Like all things though, there are questions of degree, and the courts must consider all the circumstances in determining whether there has been a breach.
For example, Lance “Buddy” Franklin has revealed that he is taking a pause from football to deal with mental ill-health, but the nature of that health issue has not been disclosed. Coach John Longmire reportedly said that the details are a private matter for Franklin, but he welcomed the ability to have a discussion about mental illness.
Lance Franklin’s willingness to disclose that he is suffering such an illness has been warmly welcomed as an opportunity to reduce the stigma of mental illness within the community. Thanks to people like him and the work of organisations like Beyond Blue, people are much more open to discussing mental illness than ever before.
There is no question that the media reporting of Lance Franklin’s off-field issues has been respectful and responsible. No media outlet has disclosed the details Lance Franklin wishes to keep to himself.

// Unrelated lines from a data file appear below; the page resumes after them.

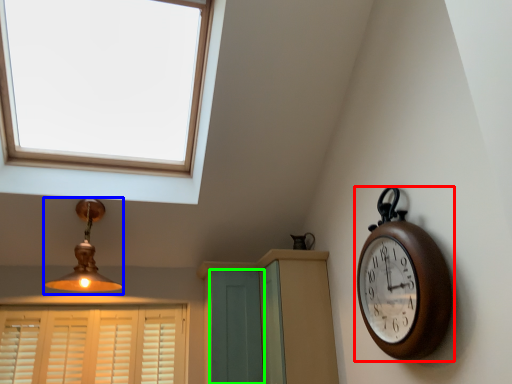
Question: Based on their relative distances, which object is farther from wall clock (highlighted by a red box)? Choose from lamp (highlighted by a blue box) and screen door (highlighted by a green box).

Choices:
 (A) lamp
 (B) screen door

Answer: (A)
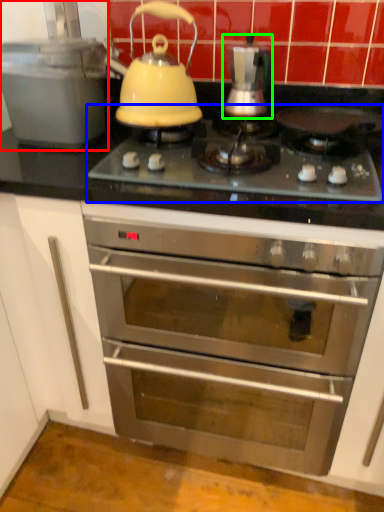
Question: Which is nearer to the kitchen appliance (highlighted by a red box)? gas stove (highlighted by a blue box) or kitchen appliance (highlighted by a green box).

Choices:
 (A) gas stove
 (B) kitchen appliance

Answer: (A)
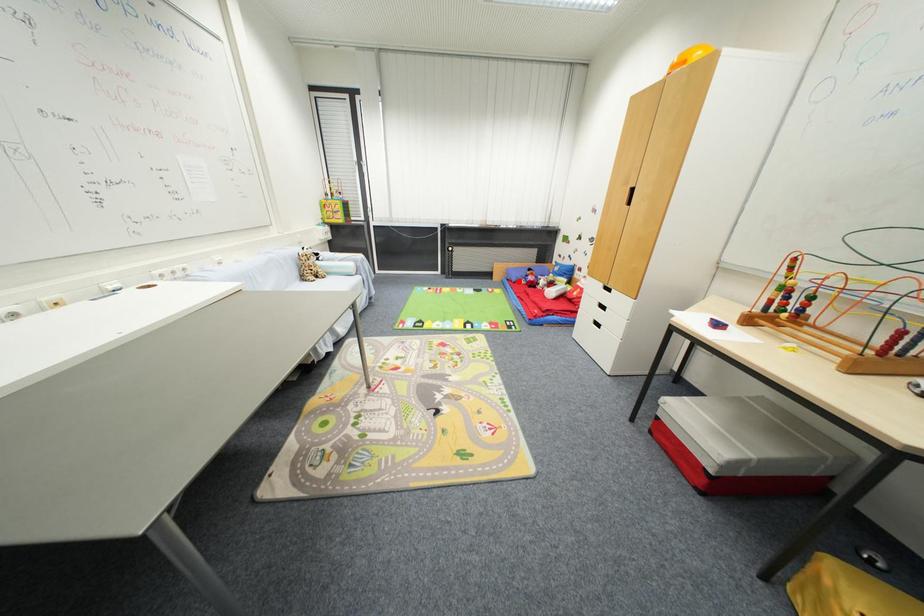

From a legal perspective, the issue of where to draw the line is more vexed. Simply to illustrate how difficult it is to distinguish between what is in the public domain (not confidential) and what is private (confidential), consider this: Lance Franklin has partially consented to the release of private information about himself. If ever tested, a court might need to decide whether a partial consent to some information entering the public domain should be construed as a full waiver in relation to all information about the condition.

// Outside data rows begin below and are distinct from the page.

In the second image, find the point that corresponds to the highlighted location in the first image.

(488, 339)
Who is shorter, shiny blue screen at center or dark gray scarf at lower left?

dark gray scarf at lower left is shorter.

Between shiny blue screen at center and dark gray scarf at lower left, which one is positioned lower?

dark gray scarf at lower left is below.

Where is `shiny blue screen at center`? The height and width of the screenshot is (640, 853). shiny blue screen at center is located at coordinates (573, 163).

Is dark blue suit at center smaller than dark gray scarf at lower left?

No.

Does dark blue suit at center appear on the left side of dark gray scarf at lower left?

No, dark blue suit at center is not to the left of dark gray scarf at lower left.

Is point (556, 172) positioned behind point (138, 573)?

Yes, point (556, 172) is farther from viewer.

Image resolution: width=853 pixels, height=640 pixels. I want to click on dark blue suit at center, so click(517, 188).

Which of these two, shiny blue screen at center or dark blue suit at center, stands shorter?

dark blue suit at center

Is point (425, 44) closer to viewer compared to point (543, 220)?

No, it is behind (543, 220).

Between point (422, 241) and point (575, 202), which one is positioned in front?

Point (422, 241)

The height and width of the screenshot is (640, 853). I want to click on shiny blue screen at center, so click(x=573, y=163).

Courts tend not to permit people to pick and choose about what should be ‘in’ and what should be ‘out’, when the information which has been revealed, and that which has not been revealed, can be readily seen to form part of a continuum.
The above is not intended to suggest that Lance Franklin has, in fact, made such a waiver. Here, as in all cases concerning confidentiality, all the circumstances matter. Relevant considerations in any legal assessment would include, without limitation:
- the nature of the condition
- the fact that there does remain, in some quarters, a stigma towards mental health which justifies sensitive treatment
- efforts made to keep the nature of the condition quiet
- the number of people in ‘the circle of trust’
Other laws
There are a range of other laws people can consider when trying to keep their off-field life private.
They include:
- Trespass
- Telecommunications laws deeming things like hacking unlawful
- Laws against hate speech and discriminatory speech
- the Australian Consumer Law (which offers protections against conduct likely to mislead or deceive and unconscionable conduct)
Conclusion
Legal protection does not offer full protection. How the public reacts to you can be the most important aspect of all.
Ryan Giggs, the former Premier League Player, would understand this point. In the United Kingdom he was one of many people who, for a time, successfully obtained Super Injunctions preventing even the existence of the lawsuit to be publicized. Relying on different laws from those in Australia, Giggs was able to suppress details of extra-marital affairs he had conducted by obtaining one of these injunctions.
Embed from Getty ImagesHowever, Giggs did not count on Twitter. All it took was one Tweet leaking details of the injunction and the affair, and it was all over. For a time line of the Giggs injunction debate and how it played out, see the Telegraph report here.
Such was the opprobrium of the public towards the use of the legal system by such sports stars and celebrities to protect their private lives in this way, that Super Injunctions can be regarded as a fad that were ‘so 2011’. The Guardian reports that they are no longer a matter of controversy.
In the end, ensuring that your private life is consistent with the image you want to project, is often the best way to manage both your reputation and sense of self.